## THE TASK
Return each line in the items below that contains the word "answer", with matching case.

## GIVEN ENTRIES
┌──
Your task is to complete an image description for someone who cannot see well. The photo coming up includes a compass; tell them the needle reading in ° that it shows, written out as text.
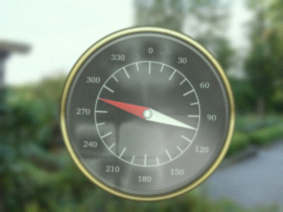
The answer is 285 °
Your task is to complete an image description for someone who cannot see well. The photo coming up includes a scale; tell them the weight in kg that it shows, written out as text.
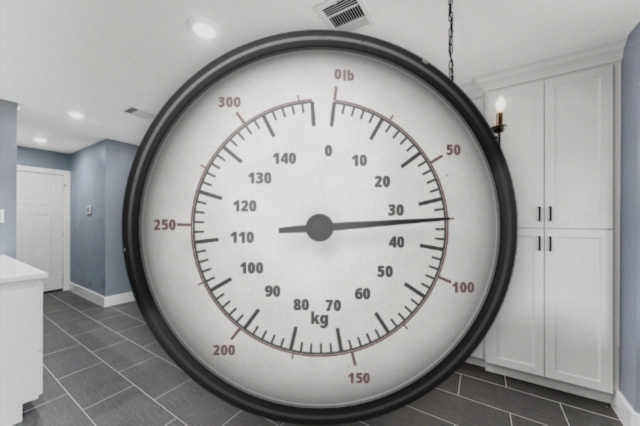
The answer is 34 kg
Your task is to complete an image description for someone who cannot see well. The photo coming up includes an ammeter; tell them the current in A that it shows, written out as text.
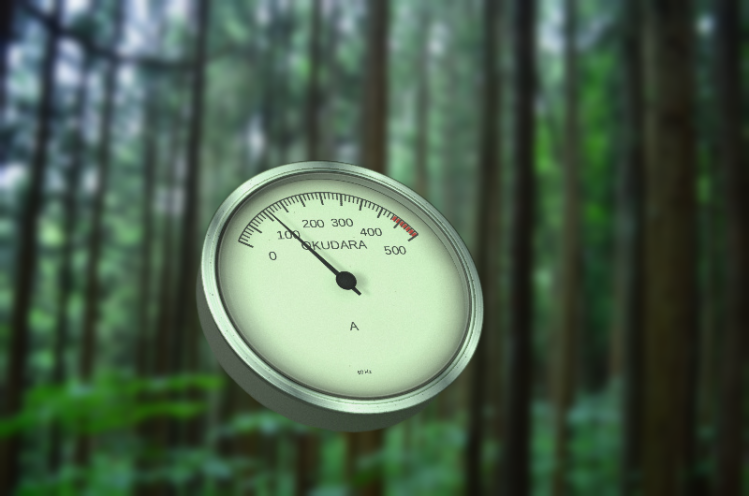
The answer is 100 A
└──
┌──
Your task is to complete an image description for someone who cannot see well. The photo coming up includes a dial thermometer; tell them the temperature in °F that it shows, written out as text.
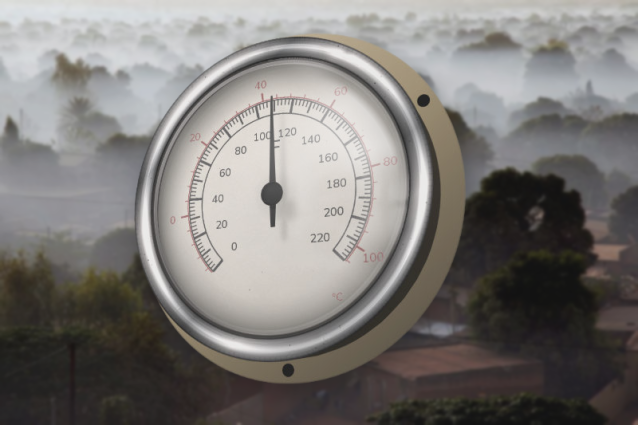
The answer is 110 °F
└──
┌──
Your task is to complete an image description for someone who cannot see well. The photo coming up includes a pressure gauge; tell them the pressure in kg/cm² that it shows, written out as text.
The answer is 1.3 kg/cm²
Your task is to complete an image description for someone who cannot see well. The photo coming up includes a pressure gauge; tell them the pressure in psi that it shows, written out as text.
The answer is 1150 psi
└──
## EXERCISE RESULT
The answer is 285 °
The answer is 34 kg
The answer is 100 A
The answer is 110 °F
The answer is 1.3 kg/cm²
The answer is 1150 psi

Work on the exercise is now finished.